Use of Diet and Myoinositol in Postmenopausal Women: A New Approach to the Metabolic Syndrome

The menopause transition or perimenopause begins several years before the menopause, when the ovaries gradually begin to produce less estrogen, and it ends on the first year after menopause, when a woman has gone 12 months without having her period. Decreasing endogenous estrogens after menopause may be the critical factor in removing the relative protection against cardiovascular diseases (CVDs) that women have in their premenopausal years. CVD risk in women until menopause is considerably less than in men, after menopause the risk is overlapped. So that CVD represents the leading causes of morbidity and mortality for both men and women in developed countries. Deep metabolic changes involving women in the menopause transition are responsible for the onset of metabolic syndrome.

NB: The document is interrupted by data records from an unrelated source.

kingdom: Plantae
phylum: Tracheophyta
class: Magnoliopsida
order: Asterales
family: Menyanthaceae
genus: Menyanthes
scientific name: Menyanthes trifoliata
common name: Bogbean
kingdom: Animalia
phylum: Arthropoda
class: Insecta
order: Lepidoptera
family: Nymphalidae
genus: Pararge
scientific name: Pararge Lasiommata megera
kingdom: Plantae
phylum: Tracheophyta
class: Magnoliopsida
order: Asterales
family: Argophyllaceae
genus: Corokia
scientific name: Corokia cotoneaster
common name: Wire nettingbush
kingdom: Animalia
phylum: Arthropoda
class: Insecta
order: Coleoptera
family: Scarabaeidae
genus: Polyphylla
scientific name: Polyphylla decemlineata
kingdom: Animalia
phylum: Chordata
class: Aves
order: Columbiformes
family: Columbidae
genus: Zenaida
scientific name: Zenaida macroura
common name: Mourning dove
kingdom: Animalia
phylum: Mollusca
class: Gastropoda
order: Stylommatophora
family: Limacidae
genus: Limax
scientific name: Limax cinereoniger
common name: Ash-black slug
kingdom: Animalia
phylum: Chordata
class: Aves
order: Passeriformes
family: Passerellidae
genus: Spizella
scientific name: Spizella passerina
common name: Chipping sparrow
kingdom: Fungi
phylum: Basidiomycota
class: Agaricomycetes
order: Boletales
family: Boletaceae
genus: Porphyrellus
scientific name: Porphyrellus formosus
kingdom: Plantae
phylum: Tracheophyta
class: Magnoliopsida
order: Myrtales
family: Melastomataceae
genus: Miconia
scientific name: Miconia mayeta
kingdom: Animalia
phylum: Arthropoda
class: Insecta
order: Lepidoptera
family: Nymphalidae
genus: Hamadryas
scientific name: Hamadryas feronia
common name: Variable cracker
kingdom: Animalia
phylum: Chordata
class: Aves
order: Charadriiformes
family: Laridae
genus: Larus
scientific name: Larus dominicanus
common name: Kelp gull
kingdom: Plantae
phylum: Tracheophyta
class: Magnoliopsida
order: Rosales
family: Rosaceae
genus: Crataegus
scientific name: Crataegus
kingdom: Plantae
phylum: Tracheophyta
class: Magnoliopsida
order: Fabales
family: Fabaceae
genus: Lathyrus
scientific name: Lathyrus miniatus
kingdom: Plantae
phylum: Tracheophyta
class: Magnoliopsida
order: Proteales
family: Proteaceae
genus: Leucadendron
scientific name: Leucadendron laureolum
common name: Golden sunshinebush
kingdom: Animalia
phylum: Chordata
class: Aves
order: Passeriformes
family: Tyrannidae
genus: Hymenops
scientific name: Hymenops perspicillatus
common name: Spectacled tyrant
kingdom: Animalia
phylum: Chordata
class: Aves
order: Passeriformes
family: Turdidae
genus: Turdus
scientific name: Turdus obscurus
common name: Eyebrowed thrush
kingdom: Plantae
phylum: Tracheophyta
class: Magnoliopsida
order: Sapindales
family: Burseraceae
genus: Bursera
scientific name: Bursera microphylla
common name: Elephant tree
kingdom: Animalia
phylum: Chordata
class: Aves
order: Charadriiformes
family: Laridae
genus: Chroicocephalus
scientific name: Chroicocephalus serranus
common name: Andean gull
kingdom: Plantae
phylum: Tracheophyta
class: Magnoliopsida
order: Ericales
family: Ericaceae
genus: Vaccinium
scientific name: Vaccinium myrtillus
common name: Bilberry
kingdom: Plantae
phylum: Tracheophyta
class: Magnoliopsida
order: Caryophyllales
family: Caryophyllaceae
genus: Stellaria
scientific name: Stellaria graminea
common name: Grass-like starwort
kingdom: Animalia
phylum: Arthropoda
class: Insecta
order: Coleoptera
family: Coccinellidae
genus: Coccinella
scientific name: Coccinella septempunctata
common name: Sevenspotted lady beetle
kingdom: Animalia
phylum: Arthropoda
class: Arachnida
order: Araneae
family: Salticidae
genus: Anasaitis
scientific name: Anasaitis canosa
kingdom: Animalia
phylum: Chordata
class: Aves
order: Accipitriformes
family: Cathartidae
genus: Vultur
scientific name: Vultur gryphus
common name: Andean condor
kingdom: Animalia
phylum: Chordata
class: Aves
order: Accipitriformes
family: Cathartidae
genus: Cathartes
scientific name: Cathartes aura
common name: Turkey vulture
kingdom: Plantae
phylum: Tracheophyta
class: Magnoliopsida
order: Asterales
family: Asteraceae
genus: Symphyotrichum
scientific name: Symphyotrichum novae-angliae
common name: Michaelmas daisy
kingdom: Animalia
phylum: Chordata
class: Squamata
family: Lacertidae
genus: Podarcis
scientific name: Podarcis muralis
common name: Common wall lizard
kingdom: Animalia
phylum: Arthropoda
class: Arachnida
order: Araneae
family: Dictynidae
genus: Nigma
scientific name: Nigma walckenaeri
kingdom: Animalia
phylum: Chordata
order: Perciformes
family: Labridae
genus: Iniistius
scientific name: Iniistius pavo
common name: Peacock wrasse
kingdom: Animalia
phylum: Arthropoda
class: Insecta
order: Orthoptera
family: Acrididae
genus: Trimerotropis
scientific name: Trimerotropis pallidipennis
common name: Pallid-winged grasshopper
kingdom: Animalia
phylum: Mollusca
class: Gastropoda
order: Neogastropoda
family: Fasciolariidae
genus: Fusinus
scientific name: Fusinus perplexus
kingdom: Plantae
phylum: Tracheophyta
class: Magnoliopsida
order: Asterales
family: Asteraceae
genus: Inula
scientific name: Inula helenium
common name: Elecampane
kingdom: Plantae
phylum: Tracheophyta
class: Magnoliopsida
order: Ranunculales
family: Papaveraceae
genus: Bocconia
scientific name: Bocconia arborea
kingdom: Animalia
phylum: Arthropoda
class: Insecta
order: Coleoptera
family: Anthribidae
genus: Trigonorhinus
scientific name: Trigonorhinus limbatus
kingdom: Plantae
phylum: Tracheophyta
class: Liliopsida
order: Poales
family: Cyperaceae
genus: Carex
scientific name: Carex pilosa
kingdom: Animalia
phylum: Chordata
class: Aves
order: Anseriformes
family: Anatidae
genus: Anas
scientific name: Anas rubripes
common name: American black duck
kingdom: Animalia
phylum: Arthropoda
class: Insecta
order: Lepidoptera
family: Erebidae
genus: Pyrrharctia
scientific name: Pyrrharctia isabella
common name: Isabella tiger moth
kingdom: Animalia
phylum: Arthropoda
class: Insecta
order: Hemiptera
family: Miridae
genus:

It is characterized by hyperinsulinemia with underlying insulin resistance, and a cluster of other CVD risk factors including impaired glucose regulation, elevated levels of triglycerides, decreased levels of HDL-cholesterol, raised blood pressure, and centrally distributed obesity. First-line intervention in the management of metabolic syndrome is to reduce the modifiable, underlying risk factors (obesity, physical inactivity, and atherogenic diet) through lifestyle changes, including low-caloric diet and physical activity. A new chance in pharmacological treatment may be myoinositol, which is a natural supplement, capable of reducing insulin resistance and all other features of metabolic syndrome.